I've read a lot of blogs recently and there seems to be a pattern emerging with mums being pressured to breastfeed. London Mum suggests that the NHS is putting too much effort and money into encouraging breastfeeding both before and after the baby is born instead of focusing more on the basic post-natal care. I completely agree, from my first booking appointment with a midwife this time last year when I was only about 8 weeks pregnant I had been booked onto a breast feeding class in 5 months time. At that stage in my pregnancy I didn't know which route I was going to take. I even felt slightly pressured by people I knew. Don't get me wrong, the NHS is a great institute and we would be stuck without it, but surely the case of Charlotte Bevan just shows that the immediate post-natal care is just not good enough. It needs major improvements and less of the breast is best army within the NHS (I'm not bashing Breast feeding..I've tried it). I did subsequently breast feed Joey exclusively until he was about 10 weeks old, I then moved on to combination feeds and then moved onto just formula feeding by about 12 weeks.  We tried it and it was ok very early on but we just found that formula was the best option.

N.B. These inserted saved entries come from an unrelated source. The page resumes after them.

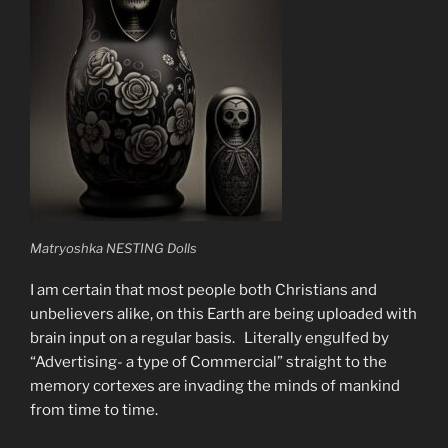
Matryoshka NESTING Dolls
I am certain that most people both Christians and
unbelievers alike, on this Earth are being uploaded with
brain input on a regular basis. Literally engulfed by
“Advertising- a type of Commercial” straight to the
memory cortexes are invading the minds of mankind
from time to time.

With my own experience after birth I definitely had a case of the baby blues, I seemed to cry all the time at nothing. I had no problem bonding with Joey, that aspect was fine and I knew that I loved him straight away. But I must admit I didn't tell my health visitor or doctor that I was struggling a bit in those early days, I just got on with being a mum. I'm first to admit that I'm the sort of person that likes to keep up pretences and i won't seek help immediately which is the wrong thing to do. 

Again, I am not saying that the NHS is irrelevant but more emphasis on the post natal care side of things needs to be assessed. Maybe and this is a BIG maybe, if nhs strategies were different Charlotte may have felt more supported or know that there was more support out their and may not have felt the need to do what she did. My heart goes out to Charlottes family and her partner. Ofcourse, it has been well documented that the NHS is strained and that midwives in particular are in short supply and aren't getting paid enough either. I just hope that the NHS can just improve things so that new mums and health care professionals can work happily together and provide more support. 

I'd really like to hear your views on this.